Executivo endurece regras para liberação de emendas parlamentares a municípios do TO

Decreto publicado nesta terça, 16, exige abertura de contas bancárias exclusivas para cada emenda, apresentação de plano de trabalho com parecer técnico e trava repasses em caso de descumprimento

Agora, regras mais rígidas para liberar emendas parlamentares a municípios
Descrição: Agora, regras mais rígidas para liberar emendas parlamentares a municípios Crédito: Koró Rocha/Dicom Aleto/Arquivo

O Governo do Tocantins publicou no Diário Oficial do Estado desta terça-feira, 16 de junho de 2026, o Decreto nº 7.182, que estabelece critérios consideravelmente mais rígidos para a execução e liberação de recursos decorrentes de emendas individuais impositivas — as chamadas "transferências especiais" destinadas por parlamentares aos municípios.

 

 

A nova norma altera o regulamento anterior (Decreto nº 6.439/2022) e tem como foco central a ampliação do controle social, da transparência ativa e da rastreabilidade do dinheiro público, desde a sua origem no orçamento estadual até o beneficiário final na ponta.

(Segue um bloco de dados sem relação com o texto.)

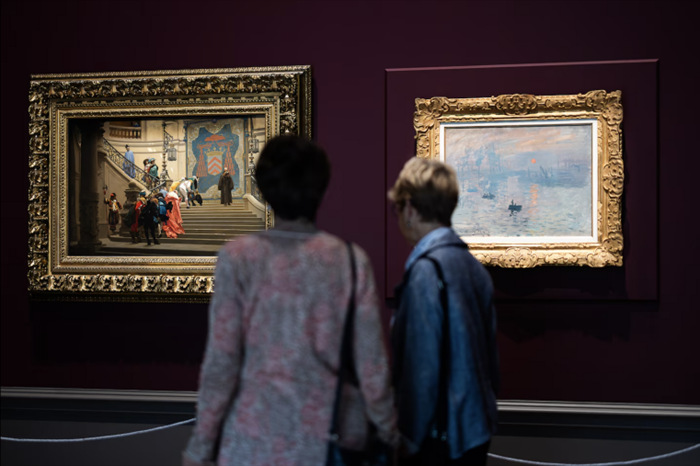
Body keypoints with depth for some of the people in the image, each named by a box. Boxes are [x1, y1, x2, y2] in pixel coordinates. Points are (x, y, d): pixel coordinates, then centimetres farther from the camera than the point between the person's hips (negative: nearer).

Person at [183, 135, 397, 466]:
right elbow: (371, 365, -3)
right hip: (330, 439, 1)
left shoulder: (238, 258, -8)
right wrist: (388, 433, 12)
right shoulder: (350, 260, -5)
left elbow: (221, 361, -8)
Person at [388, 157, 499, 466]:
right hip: (477, 428, 8)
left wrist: (411, 438, -14)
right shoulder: (473, 264, 7)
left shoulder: (425, 270, -18)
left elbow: (422, 363, -20)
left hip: (442, 436, -8)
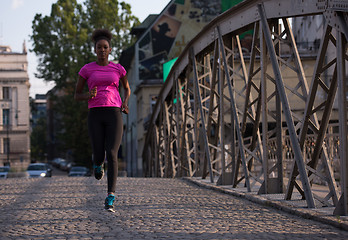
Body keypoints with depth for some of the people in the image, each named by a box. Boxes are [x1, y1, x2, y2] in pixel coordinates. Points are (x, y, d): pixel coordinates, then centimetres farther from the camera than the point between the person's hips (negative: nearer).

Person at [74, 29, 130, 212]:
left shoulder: (118, 68, 10)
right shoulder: (86, 70, 7)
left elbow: (127, 88, 27)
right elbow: (77, 96, 12)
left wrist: (125, 103, 6)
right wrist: (89, 96, -12)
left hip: (114, 115, 0)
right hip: (95, 116, 0)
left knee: (112, 155, -14)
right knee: (99, 156, -3)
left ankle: (110, 197, -14)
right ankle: (97, 163, 39)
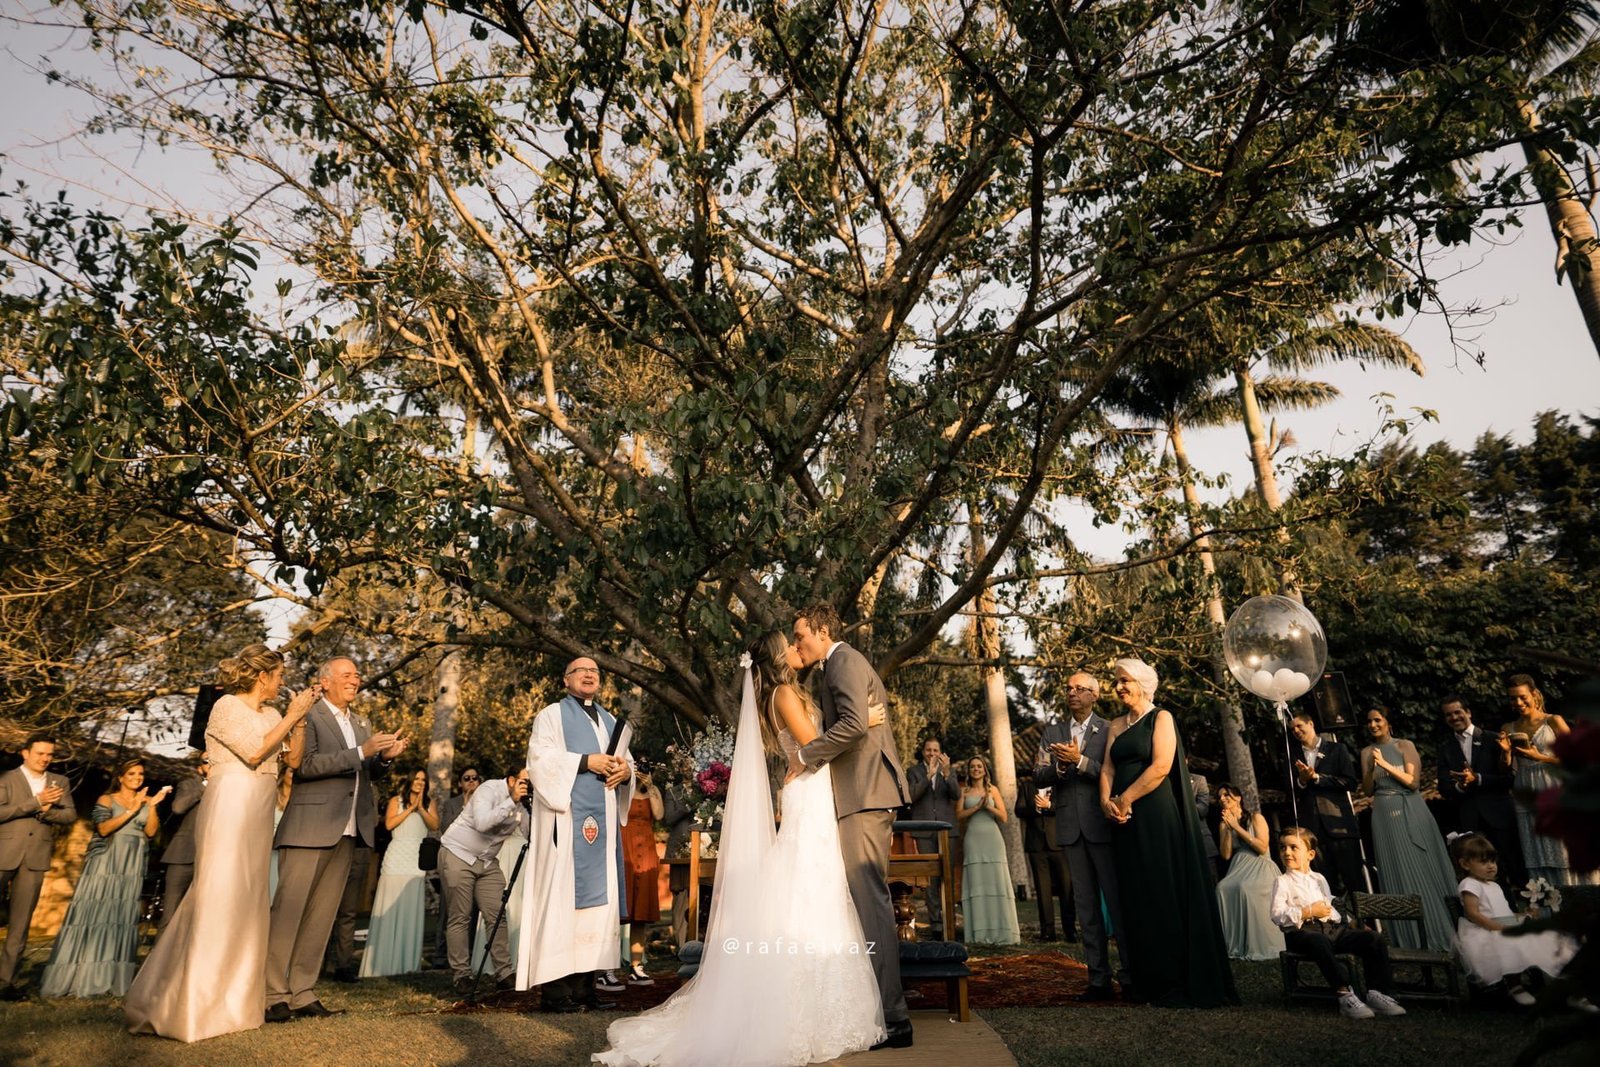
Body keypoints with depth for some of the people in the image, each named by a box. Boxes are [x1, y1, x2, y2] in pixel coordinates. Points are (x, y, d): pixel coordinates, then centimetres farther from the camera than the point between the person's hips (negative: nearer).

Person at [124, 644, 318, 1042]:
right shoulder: (227, 706, -6)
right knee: (219, 896, -7)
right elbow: (254, 752, -16)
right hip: (231, 808, -8)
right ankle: (193, 1004, 1)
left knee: (246, 900, 9)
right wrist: (292, 715, -11)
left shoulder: (270, 714, 16)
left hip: (257, 814, 8)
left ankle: (232, 997, 17)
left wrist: (298, 716, 7)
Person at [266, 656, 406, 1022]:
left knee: (323, 915, 9)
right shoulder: (308, 716, -4)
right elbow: (304, 765, -17)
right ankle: (274, 994, 4)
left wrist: (384, 757, 0)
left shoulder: (361, 724, 19)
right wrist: (361, 752, -20)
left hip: (347, 831, 7)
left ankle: (303, 993, 16)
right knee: (288, 911, -4)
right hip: (310, 827, -7)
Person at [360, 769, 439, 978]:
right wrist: (410, 808, -5)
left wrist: (421, 809, -9)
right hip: (397, 857, -2)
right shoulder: (396, 800, 9)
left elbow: (435, 826, 1)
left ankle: (408, 961, 4)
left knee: (412, 909, -1)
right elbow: (389, 823, -4)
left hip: (418, 860, 2)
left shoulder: (430, 804, 14)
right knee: (390, 907, -4)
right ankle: (385, 961, 1)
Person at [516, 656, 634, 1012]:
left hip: (602, 820, 6)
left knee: (597, 896, 2)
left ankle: (585, 984, 5)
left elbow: (626, 761, 19)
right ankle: (554, 988, -6)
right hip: (566, 817, -6)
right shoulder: (552, 715, 6)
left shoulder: (610, 721, 23)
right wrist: (586, 761, -14)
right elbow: (541, 758, -8)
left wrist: (625, 771, -4)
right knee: (561, 894, -9)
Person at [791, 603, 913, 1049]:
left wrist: (805, 756, -13)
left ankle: (892, 1019, -5)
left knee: (868, 899, -10)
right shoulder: (830, 670, 24)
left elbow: (854, 722, -21)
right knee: (866, 898, 12)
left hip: (865, 794, -11)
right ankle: (883, 1008, 19)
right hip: (861, 794, 11)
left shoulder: (844, 661, -7)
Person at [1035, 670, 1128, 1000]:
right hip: (1070, 828, 4)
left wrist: (1079, 761, -20)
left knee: (1117, 901, -1)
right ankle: (1099, 979, 14)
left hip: (1102, 825, -4)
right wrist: (1058, 767, -13)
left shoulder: (1109, 731, 0)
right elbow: (1039, 776, 6)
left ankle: (1132, 974, 9)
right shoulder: (1052, 733, 13)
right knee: (1086, 905, 8)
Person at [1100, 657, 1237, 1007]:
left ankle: (1184, 983, 4)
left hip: (1157, 817, -6)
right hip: (1126, 821, 6)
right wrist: (1106, 801, -10)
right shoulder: (1117, 726, 16)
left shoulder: (1161, 718, -2)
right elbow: (1107, 769, 9)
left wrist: (1125, 800, -12)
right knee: (1138, 898, 6)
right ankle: (1152, 982, 12)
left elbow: (1161, 765, -14)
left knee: (1167, 894, -4)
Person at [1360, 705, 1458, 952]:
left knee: (1422, 871, 1)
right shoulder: (1367, 753, 9)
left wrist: (1386, 765, -16)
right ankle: (1409, 939, 9)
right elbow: (1367, 791, 6)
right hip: (1384, 816, 2)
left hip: (1410, 811, -2)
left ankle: (1435, 934, 12)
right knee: (1397, 874, 3)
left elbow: (1413, 781, -8)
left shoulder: (1405, 746, 1)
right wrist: (1371, 768, -10)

As exigências estão alinhadas às diretrizes da Lei Complementar Federal nº 210, de novembro de 2024, que rege o controle de emendas em âmbito nacional.

 

 

Conta exclusiva e veto a saques em espécie

A partir de agora, as prefeituras beneficiadas não poderão receber os recursos em contas correntes comuns ou de caixa geral. O decreto determina a obrigatoriedade de abertura de uma conta bancária específica, individualizada e exclusiva para cada emenda parlamentar, aberta obrigatoriamente em banco oficial. O número da emenda deverá constar, inclusive, na identificação bancária.

 

 

Para garantir o rastreamento dos valores, o texto veda expressamente a utilização de contas intermediárias para o trânsito do dinheiro; a movimentação de recursos de mais de uma emenda em uma conta única e a realização de saques em espécie dos valores depositados.

 

 

lano de trabalho e avaliação técnica

Outro filtro técnico inserido pelo decreto é a necessidade de o Município apresentar, previamente ao recebimento do recurso, um plano de trabalho detalhado. Esse documento deve conter a descrição minuciosa do objeto, metas, atividades, estimativa de custos, a localidade exata beneficiada e o prazo de execução da obra ou serviço.

 

 

Antes de o dinheiro ser efetivamente liberado pela Secretaria da Fazenda, o órgão estadual responsável pela respectiva política pública (como as secretarias de Saúde ou Infraestrutura, por exemplo) precisará emitir um parecer de conformidade técnico-programática, atestando que o plano apresentado pela prefeitura é compatível com as diretrizes do Estado.

 

 

Transparência digital - TrasfereTO

Os municípios também terão que alimentar preventivamente o Sistema de Transferências do Estado do Tocantins (TransfereTO), o sistema eletrônico do Tribunal de Contas do Estado (TCE-TO) e as demais plataformas oficiais de transparência com o detalhamento da aplicação dos recursos.

 

 

O decreto cria uma punição estritamente técnica para o descumprimento das regras: caso a prefeitura falhe no dever de publicidade, deixe de individualizar os saldos bancários ou atrase a alimentação dos sistemas digitais, a irregularidade constituirá um impedimento técnico, bloqueando automaticamente a liberação de novos recursos financeiros por parte do Executivo Estadual.

 

 

O decreto, assinado pelo governador Wanderlei Barbosa e pelos secretários da Fazenda, Planejamento e Casa Civil, entrou em vigor na data de sua publicação.